Dana WierzbickiWith interests in Asia, and an Asian Studies minor, Dana ventured out of the country for the first time for a semester abroad in Hirakata-shi, Japan. In her dorm room far from home, she padded around on tatami mat floors and slept on a paper-thin pad. She developed a new appreciation for everyday things, like her traditional American mattress, while also bolstering her sense of adventure and independence. “I did a bit of traveling around and visited a lot of shrines and temples,” she says. “I took a trip to Tokyo completely by myself and realized that I’m no longer scared of getting lost anywhere.”

Beloit’s Women’s Center was central to Dana’s experiences at Beloit. Many of her friends were involved in the center’s work or lived in its special interest house. She even completed an ethnography of the Women’s Center for one of her anthropology courses.

When taken in full, the last four years sort of run together, Dana says. “I’ve probably changed a lot,” she says with an exhale directed up toward her bangs. “It’s really cliché, but I’ve grown up a lot, and I feel more independent.”

At 21, she realizes she has plenty of time to shape her future plans. For now, travel is on the agenda before anything else. She may go to Europe for the first time or return to Japan after graduation in May.

What will she leave behind at Beloit? “I’m going to miss being around all of my friends, because I know that we’re going to split up really soon. I’ll miss just how pretty the campus is and being able to go to the C-Haus to see cool bands that are a two-minute walk away from my dorm—just those small things.”

Canberk Dayan’12

Canberk DayanWhen Canberk Dayan arrived at Beloit in 2008, he brought a gregarious personality, the guitar his father gave him, and an ambitious plan to pursue Beloit’s 3-2 engineering program.

The native of Turkey had a clear, but challenging roadmap for himself: three years at Beloit, followed by two at an Ivy League school. Beloit was a sort of way station on the road to bigger and better things.

Nearly four years later, he’s finished up his studies at Beloit and nearly completed his first year at Columbia University.

But the three years he spent at Beloit were more profound than he ever expected.

“When I think about Beloit now, I see that everything I experienced was priceless,” he says, citing his interactions with his host parents, professors, students, and staff members, “who made me who I am today.”

He talks about Beloit professors who, besides teaching, offered valuable advice, even friendship. He discovered context in many of his courses by learning how they perceive ideas and approach problems.

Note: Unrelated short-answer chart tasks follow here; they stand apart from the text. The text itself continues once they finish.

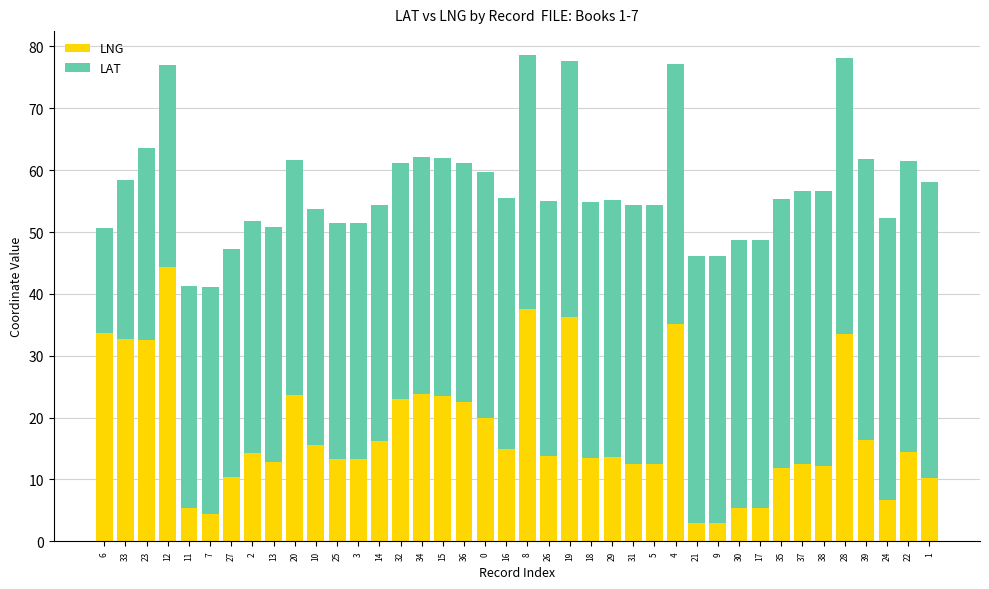

What is the difference between the maximum and second lowest values in the LNG series?

41.4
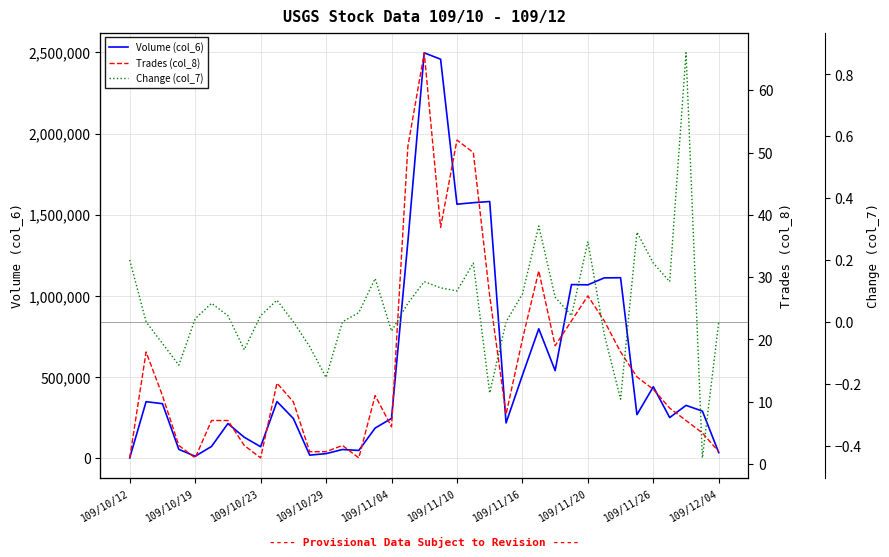

What is the sum of all Volume (col_6) values?

21483520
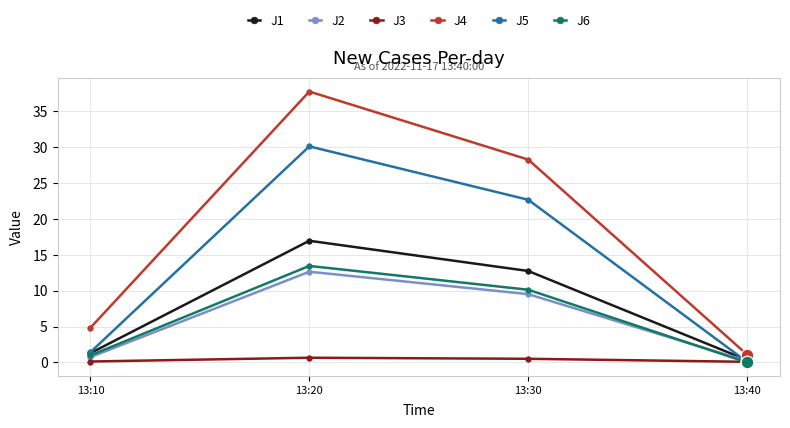

The J2 series shows 12.7 at 13:20. True or false?

True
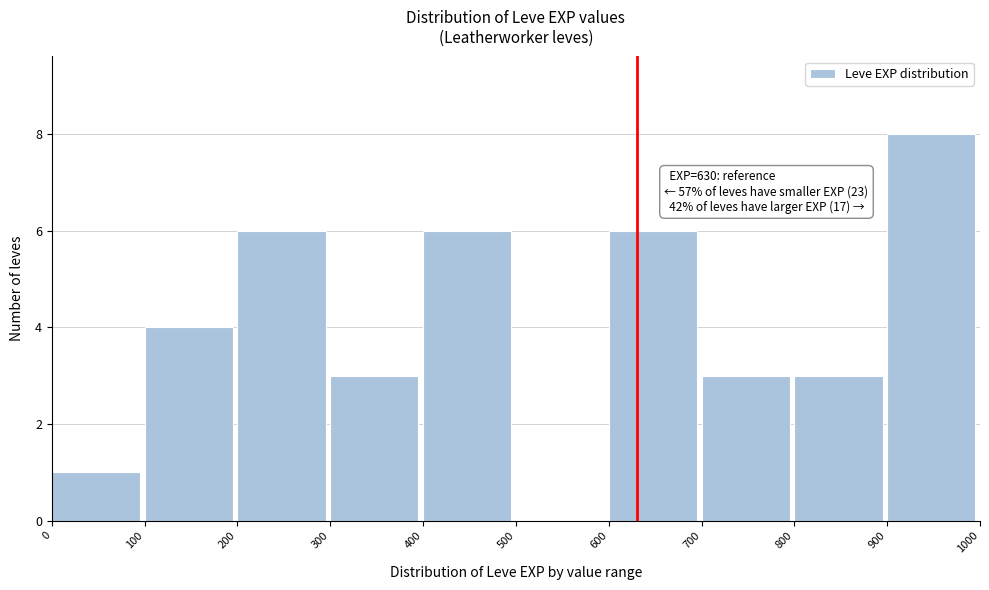

Which range on the x-axis has the tallest bar?

900 to 1000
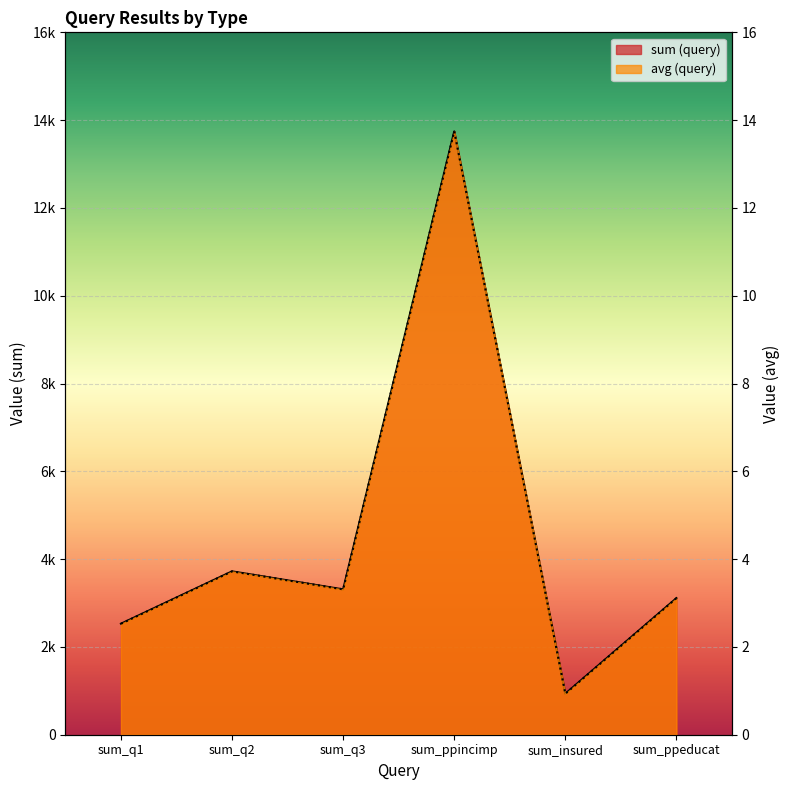

At how many categories does at least one series exceed 507?

6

Canberk, pronounced Johnbeck, also squeezed leadership experience from the things he cared about. He founded the Table Tennis Club and was elected president of Beloit’s International Club. He formed what he describes as the first Multiple Sclerosis Club created on a U.S. campus. The club raised money for the Multiple Sclerosis Society through student-run musical and dance performances, and the group brought a speaker to campus who had scaled seven mountain summits, despite having M.S.

Today, Canberk says living in New York and studying at Columbia has its ups and downs. 

Canberk DayanThe environment that comes with 25,000 intensely career-oriented students is competitive, but it keeps him focused and compelled to stay out in front of his research. Opportu­ni­­ties for networking abound in New York, but he still misses the social life at Beloit.

By the end of this spring semester, he will have completed the first of two years studying engineering management systems at Columbia. The innovative program essentially applies industrial engineering principles to business and finance. He plans to cap off his engineering degree with an M.B.A., ideally from a top U.S. university. Eventually, he plans to return to Turkey. No matter what position he takes, he says he’ll make sure he has time to give back to his community.

In fact, he made a pledge along those lines to Nancy Benedict, his Beloit host mother and the college’s vice president for enrollment services.

“I promised her I would sponsor a student from Turkey to come to Beloit when I’m in the position to do it,” he says. “Who knows? I might even become a trustee of the college.”